Composer rewrites installed.json on install, update, remove, and dump-autoload. Any of those bumps the mtime, so the cache becomes stale the moment dependencies change. No Composer plugin or post-install hook needed.

Gotcha: manual vendor/ edits. If you edit a plugin in place inside vendor/ (symlink, IDE refactor, hand-patching) without running Composer, installed.json's mtime won't move and the cache won't invalidate. Either run composer dump-autoload or call PluginManager::clearCache() to force a fresh scan.

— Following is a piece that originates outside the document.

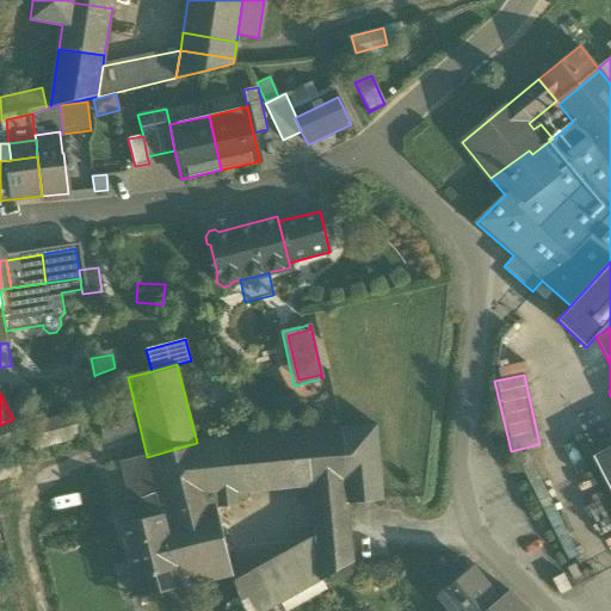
[(102,417),(107,443),(139,436),(133,409),(102,417)]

Disabling a plugin without uninstalling it

Sometimes you want a plugin off but not gone: A/B tests, hotfixes, debugging which extension broke production. The plugin manager accepts a list of FQCNs to skip at boot, read from scriptor-config.php:

// data/settings/scriptor-config.php
return [
    // ...
    'plugins' => [
        'disabled' => [
            'Bigins\\ScriptorMarkdownPages\\Plugin',
        ],
    ],
];

Disabled plugins are still discovered (they appear in the manifest list, and the future "Installed Plugins" editor surface still lists them), but the manager skips bootPluginClass() so their register() never runs.

Core plugins boot first

Scriptor itself ships a couple of first-party plugins inside its own codebase. They don't go through installed.json because they're not Composer packages. These core plugins are passed to the manager as a constructor argument and they boot before any discovered plugin:

boot order:
  1. core plugins, in declaration order
  2. discovered plugins, in installed.json order

This order matters for override semantics. The PluginContext methods that touch a registry (editor modules, menu items) treat re-registration as replacement: same slug wins the last write. By booting core first, user plugins are free to override any service or listener the core plugins set up.

Tools in your hand

For day-to-day use you never call the discovery API directly, but two methods are worth knowing about:

  • PluginManager::discover(forceRefresh: true): bypass the cache and re-scan immediately. Useful in tests and in debug shells.
  • PluginManager::clearCache(): delete data/cache/plugins.php. Composer post-install / post-update scripts can call this to be explicit about cache-busting, even though the mtime check already handles it.

Once a plugin shows up in the discovered list, it's the PluginManager's job to actually instantiate it and call register(). That's the next chapter.


Behind the scenes. The discovery logic lives in boot/Plugin/PluginManager.php, methods discover() / scanInstalledJson() / readCache() / writeCache(). The PluginManifest value object is the row shape the cache persists.